В книге рассказывается история главного героя, который сталкивается с различными проблемами и препятствиями на протяжении всего своего путешествия. По пути он встречает множество второстепенных персонажей, которые играют важные роли в истории. Благодаря опыту главного героя книга исследует такие темы, как любовь, потеря, надежда и стойкость. По мере того, как главный герой преодолевает свои трудности, он усваивает ценные уроки жизни и растет как личность.
В книге рассказывается история главного героя, который сталкивается с различными проблемами и препятствиями на протяжении всего своего путешествия. По пути он встречает множество второстепенных персонажей, которые играют важные роли в истории. Благодаря опыту главного героя книга исследует такие темы, как любовь, потеря, надежда и стойкость. По мере того, как главный герой преодолевает свои трудности, он усваивает ценные уроки жизни и растет как личность.
«Золотая пуля». Так называют в городе агентство, в котором работают журналисты-инвестигейторы (или, в переводе на русский — «расследователи»). Возглавляет это вымышленное агентство Андрей Обнорский — герой романов Андрея Константинова и снятого по этим романам телесериала «Бандитский Петербург». В «Золотой пуле»-3 вы встретитесь не только с Обнорским, но и с его соратниками-журналистами: Николаем Повзло, Зурабом Гвичия, Светланой Завгородней, Нонной Железняк, Георгием Зудинцевым и другими. Все они попадают порой в опасные, а порой и комичные ситуации.
Евгения Кручинина, сотрудница частного детективного агентства, оказалась свидетельницей убийства одного из своих клиентов, а спустя некоторое время случайно спасла другого.

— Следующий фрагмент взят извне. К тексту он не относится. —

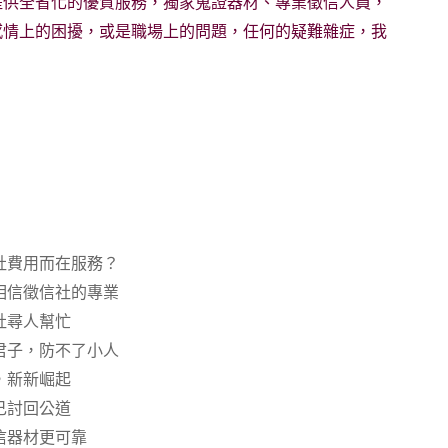
提供全省化的優質服務，獨家蒐證器材、專業徵信人員，
感情上的困擾，或是職場上的問題，任何的疑難雜症，我
社費用而在服務？
相信徵信社的專業
社尋人幫忙
君子，防不了小人
，新新崛起
己討回公道
信器材更可靠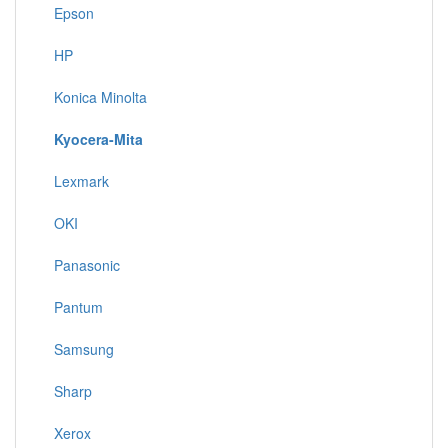
Epson
HP
Konica Minolta
Kyocera-Mita
Lexmark
OKI
Panasonic
Pantum
Samsung
Sharp
Xerox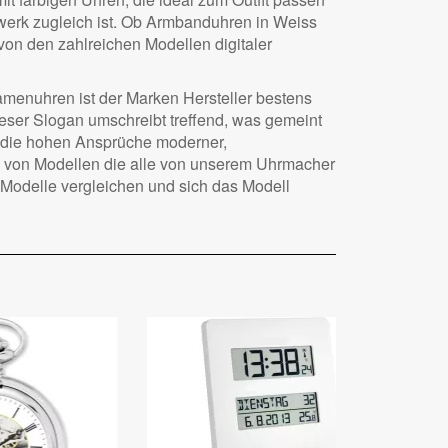
iwerk zugleich ist. Ob Armbanduhren in Weiss
von den zahlreichen Modellen digitaler
amenuhren ist der Marken Hersteller bestens
dieser Slogan umschreibt treffend, was gemeint
r die hohen Ansprüche moderner,
hl von Modellen die alle von unserem Uhrmacher
n Modelle vergleichen und sich das Modell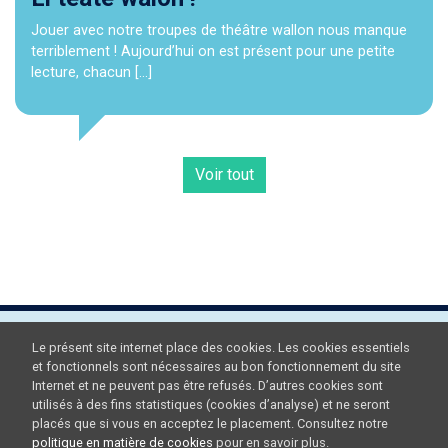
Jouer avec notre troupes de théâtre wallon nous manque
terriblement ! Aujourd’hui on est présent pour une petite
lecture, chacun […]
Voir tout
Le présent site internet place des cookies. Les cookies essentiels
et fonctionnels sont nécessaires au bon fonctionnement du site
Internet et ne peuvent pas être refusés. D’autres cookies sont
utilisés à des fins statistiques (cookies d’analyse) et ne seront
placés que si vous en acceptez le placement. Consultez notre
politique en matière de cookies
pour en savoir plus.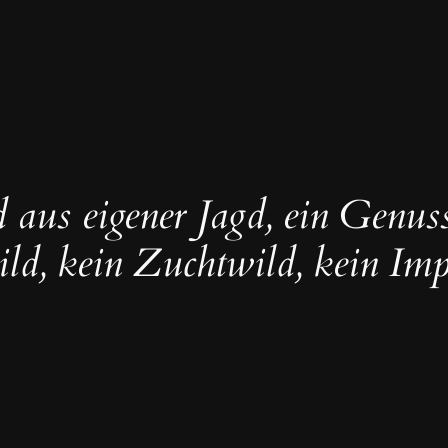
 aus eigener Jagd, ein Genus
ld, kein Zuchtwild, kein Im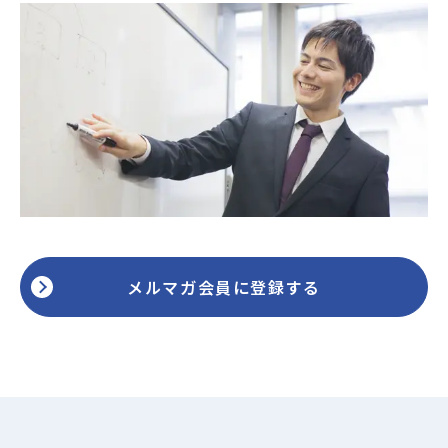
メルマガ会員に登録する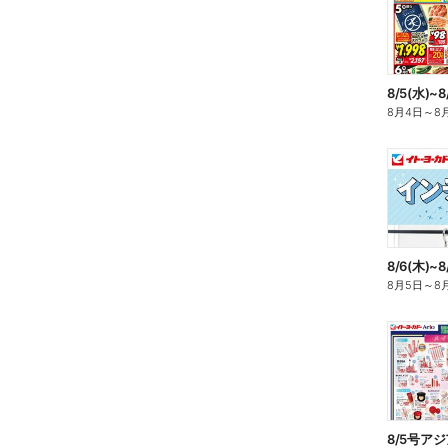
8/5(水)~
8月4日
～
8
8月5日
～
8
8/5号ア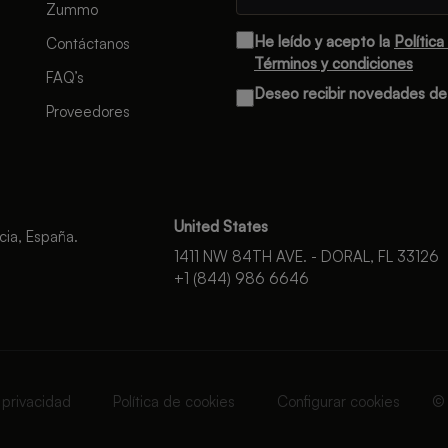
Zummo
He leído y acepto la
Política
Contáctanos
Términos y condiciones
FAQ’s
Deseo recibir novedades d
Proveedores
United States
cia, España.
1411 NW 84TH AVE. - DORAL, FL 33126
+1 (844) 986 6646
e privacidad
Política de cookies
Configurar cookies
©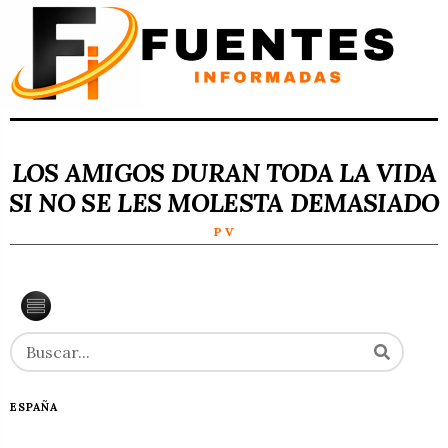
LOS AMIGOS DURAN TODA LA VIDA
SI NO SE LES MOLESTA DEMASIADO
P V
ESPAÑA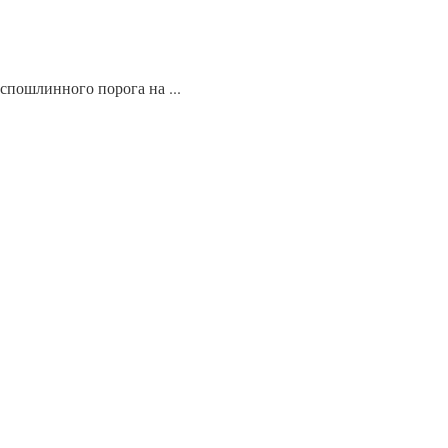
спошлинного порога на ...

Как выяснилось, эти двое много лет назад играли в одном любительском спектакле. Самое странное, что почти все участники этого спектакля погибли... Что это? Цепь совпадений? А может быть, некий беспощадный убийца воспользовался случаем свести счеты со всеми своими врагами? Ранее роман издавался под названием "Смерть тебе не изменит".
В книге рассказывается история главного героя, который сталкивается с различными проблемами и препятствиями на протяжении всего своего путешествия. По пути он встречает множество второстепенных персонажей, которые играют важные роли в истории. Благодаря опыту главного героя книга исследует такие темы, как любовь, потеря, надежда и стойкость. По мере того, как главный герой преодолевает свои трудности, он усваивает ценные уроки жизни и растет как личность.
В книге рассказывается история главного героя, который сталкивается с различными проблемами и препятствиями на протяжении всего своего путешествия. По пути он встречает множество второстепенных персонажей, которые играют важные роли в истории. Благодаря опыту главного героя книга исследует такие темы, как любовь, потеря, надежда и стойкость. По мере того, как главный герой преодолевает свои трудности, он усваивает ценные уроки жизни и растет как личность.